Last December, Bukele traveled to China to meet with Xi Jinping and signed a massive investment agreement. According to reports, the Chinese will assist in building a large sports stadium, a multistory library, a water treatment plant, as well as assisting in the development of coastal cities in order to promote tourism. This development may be on temporary hold for now, but if that scares some of you, I would check your internalized sinophobia. As the Greek economist, Yanis Varoufakis, has stated: “The [Chinese] have been far more humanistic than the United States ever was… of course they are peddling for influence but they are non-interventionists in a way that the West has never managed to fathom.”

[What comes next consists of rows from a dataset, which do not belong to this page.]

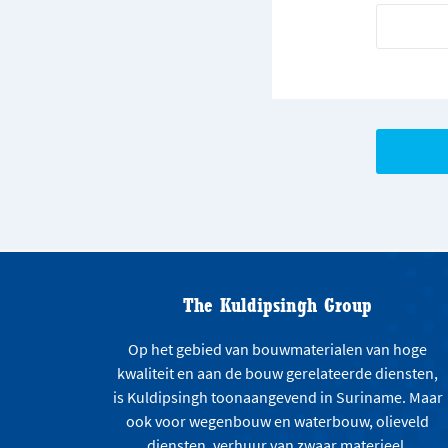
The Kuldipsingh Group
Op het gebied van bouwmaterialen van hoge
kwaliteit en aan de bouw gerelateerde diensten,
is Kuldipsingh toonaangevend in Suriname. Maar
ook voor wegenbouw en waterbouw, olieveld
diensten, verhuur van zwaar materieel,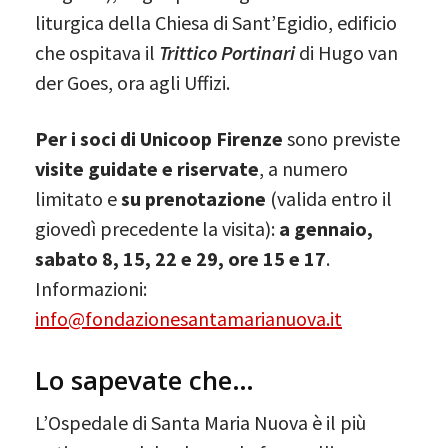
liturgica della Chiesa di Sant’Egidio, edificio
che ospitava il
Trittico Portinari
di Hugo van
der Goes, ora agli Uffizi.
Per i soci di Unicoop Firenze
sono previste
visite guidate e riservate
, a numero
limitato e
su prenotazione
(valida entro il
giovedì precedente la visita):
a gennaio,
sabato 8, 15, 22 e 29, ore 15 e 17
.
Informazioni:
info@fondazionesantamarianuova.it
Lo sapevate che…
L’Ospedale di Santa Maria Nuova è il più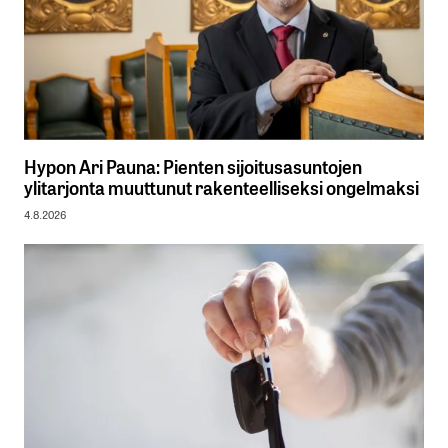
Hypon Ari Pauna: Pienten sijoitusasuntojen
ylitarjonta muuttunut rakenteelliseksi ongelmaksi
4.8.2026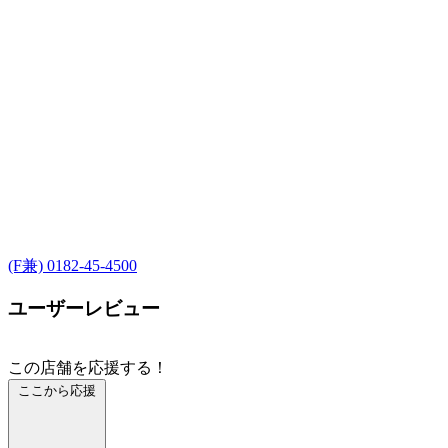
(F兼) 0182-45-4500
ユーザーレビュー
この店舗を応援する！
ここから応援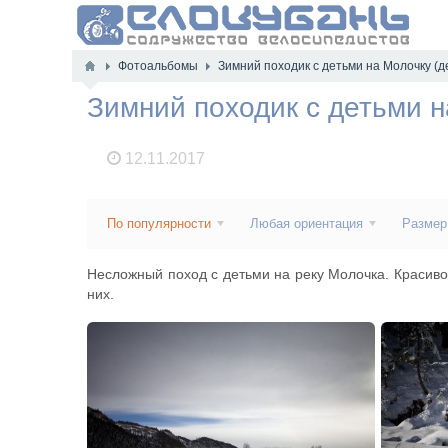
Фотоальбомы
Зимний походик с детьми на Молочку (
Зимний походик с детьми н
12.11.2017
По популярности
Любая ориентация
Размер
Несложный поход с детьми на реку Молочка. Красивое
них.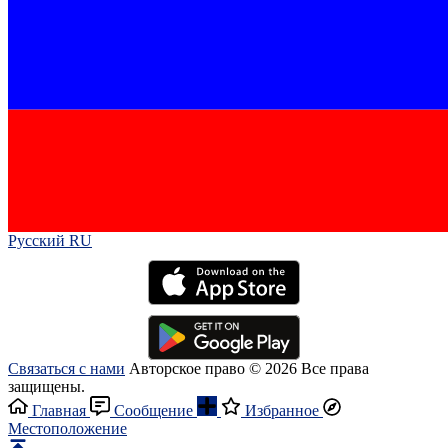
Русский RU‎
Связаться с нами
Авторское право © 2026 Все права
защищены.
Главная
Сообщение
Избранное
Местоположение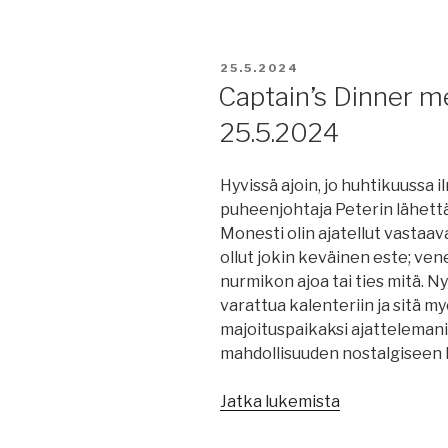
27.5.2024:
merenkulkuu
hiilivero,
JULKAISTU
25.5.2024
konttirahdit
Captain’s Dinner 
taas
25.5.2024
nousussa,
Perämerellä
on
Hyvissä ajoin, jo huhtikuussa 
edelleen
puheenjohtaja Peterin lähet
jäitä,
Monesti olin ajatellut vastaava
Finnlinesille
ollut jokin keväinen este; v
uusi
nurmikon ajoa tai ties mitä. Ny
pohjamaali,
varattua kalenteriin ja sitä m
biopolttoaine
majoituspaikaksi ajattelemani
uusi
mahdollisuuden nostalgiseen l
online
vakavuussovel
”Captain’s
Jatka lukemista
kauppasota,
Dinner
Traficom,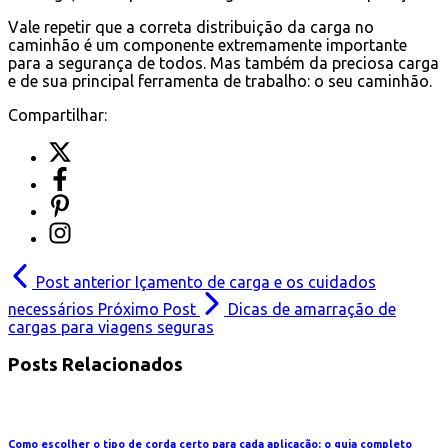
Vale repetir que a correta distribuição da carga no
caminhão é um componente extremamente importante
para a segurança de todos. Mas também da preciosa carga
e de sua principal ferramenta de trabalho: o seu caminhão.
Compartilhar:
Post anterior
Içamento de carga e os cuidados
necessários
Próximo Post
Dicas de amarração de
cargas para viagens seguras
Posts Relacionados
Como escolher o tipo de corda certo para cada aplicação: o guia completo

Before meeting with the Chinese, Bukele made it loud and clear who his friend is first and foremost. He traveled to Washington D.C. and spoke at the Heritage Foundation, a right-wing think tank whose most ultraconservative ideas shaped Reagan policy in the 80’s and have now returned to the White House via Trump. 

By cozying up to Trump, Bukele has made one hell of a pact. He has given up the rights of migrants and in exchange, he remains in the good graces of the White House. Just recently, Trump applauded Bukele on twitter for cooperating on enforcement of the southern border and as a reward, Trump has promised him ventilators. All while, planes of deportees continue to arrive nearly daily. 

The health minister of Guatemala while speaking to the press stated that he estimated nearly 50-75 percent are infected with COVID-19. You can only imagine the numbers arriving in El Salvador are much the same. All the deportees are immediately sent to quarantine centers for a total of 30 days, some of which are unaccompanied children, according to the International Rescue Committee. 

This is all in the context in which resources are strained due to the national quarantine being enforced by the Salvadoran police and military with a long troublesome record


How do we make sense of this? How does Bukele maintain such a high popularity even while being critiqued by various sectors and the press? As I am writing this, Bukele’s press secretary tweeted out, “we have mixed all the terrorist groups in the same cell,” referring to the gangs who in the past were segregated based on affiliation. Most troubling is the various photos of hundreds of men sitting in rows front to back in nothing but their underwear and a simple surgical mask. A truly terrifying image. 

What is even more terrifying are those who will come to the defense of the president willing to sacrifice human rights of prisoners for a false sense of security. The Slovenian philosopher Slavoj Žižek once wrote that we would have two options: the neoliberalism promoted by the west, or the authoritarian but more efficient capitalism promoted by the Chinese and Singapore. 

The answer for Bukele has been why not both? 

In this particular moment, this choice justifies the use of force and suppression to promote the well-being of all Salvadoran society. An iron fist in a velvet glove if we consider the $300 stipend distributed to Salvadoran families and the postponement of payments. In the long term, what this means is that the best outcome is also the worst: a moderately efficient capitalist state in which the democratic process is merely a veneer.